_YOUR ASSIGNMENT:_ The expected answer is the data below, printed verbatim without its pictures.

[Source data]
◆ ◆ ◆ ◆

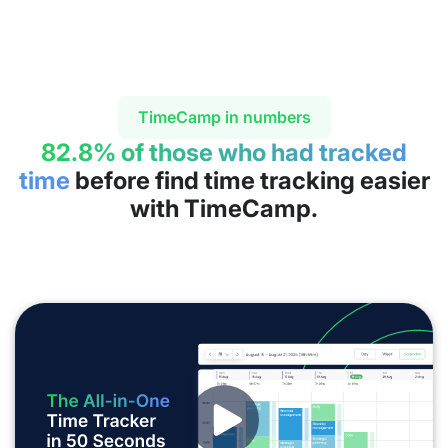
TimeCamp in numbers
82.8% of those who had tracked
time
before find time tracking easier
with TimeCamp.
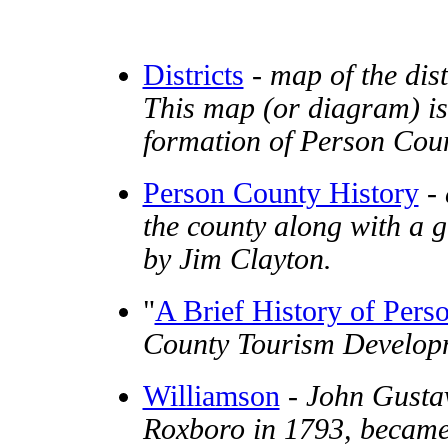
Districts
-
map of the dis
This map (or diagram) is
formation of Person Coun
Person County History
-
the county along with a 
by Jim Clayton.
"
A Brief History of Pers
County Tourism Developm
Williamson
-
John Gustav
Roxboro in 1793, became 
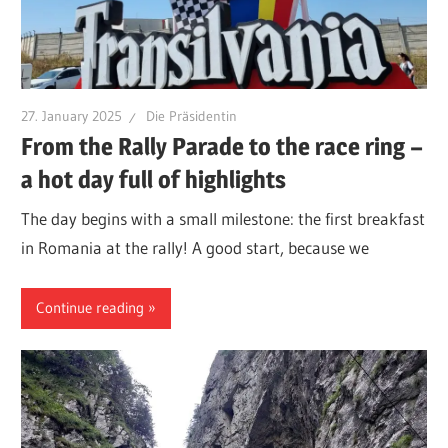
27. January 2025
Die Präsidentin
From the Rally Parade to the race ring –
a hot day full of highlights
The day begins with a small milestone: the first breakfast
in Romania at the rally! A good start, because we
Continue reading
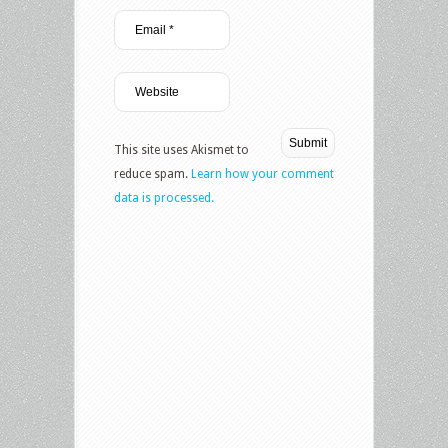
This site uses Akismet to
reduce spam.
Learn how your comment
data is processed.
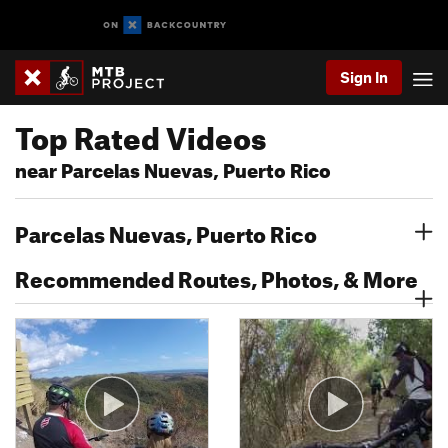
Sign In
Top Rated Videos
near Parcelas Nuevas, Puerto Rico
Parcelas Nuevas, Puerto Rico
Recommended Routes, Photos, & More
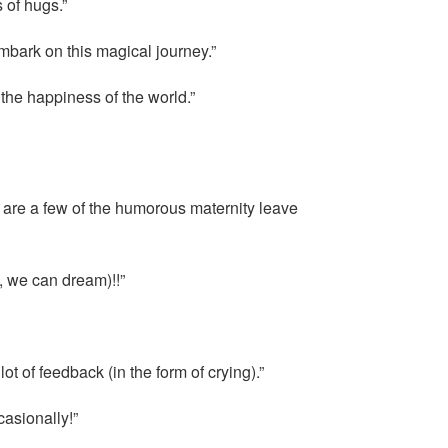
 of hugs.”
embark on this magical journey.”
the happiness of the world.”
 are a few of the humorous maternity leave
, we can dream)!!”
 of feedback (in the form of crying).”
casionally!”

◆ ◆ ◆ ◆

_EXERCISE RESULT:_
TimeCamp in numbers
82.8% of those who had tracked
time
before find time tracking easier
with TimeCamp.
Districts
-
map of the dis
This map (or diagram) is
formation of Person Coun
Person County History
-
the county along with a 
by Jim Clayton.
"
A Brief History of Pers
County Tourism Developm
Williamson
-
John Gustav
Roxboro in 1793, became 
27. January 2025
Die Präsidentin
From the Rally Parade to the race ring –
a hot day full of highlights
The day begins with a small milestone: the first breakfast
in Romania at the rally! A good start, because we
Continue reading
This site uses Akismet to
reduce spam.
Learn how your comment
data is processed.
Sign In
Top Rated Videos
near Parcelas Nuevas, Puerto Rico
Parcelas Nuevas, Puerto Rico
Recommended Routes, Photos, & More
 of hugs.”
embark on this magical journey.”
the happiness of the world.”
 are a few of the humorous maternity leave
, we can dream)!!”
 of feedback (in the form of crying).”
casionally!”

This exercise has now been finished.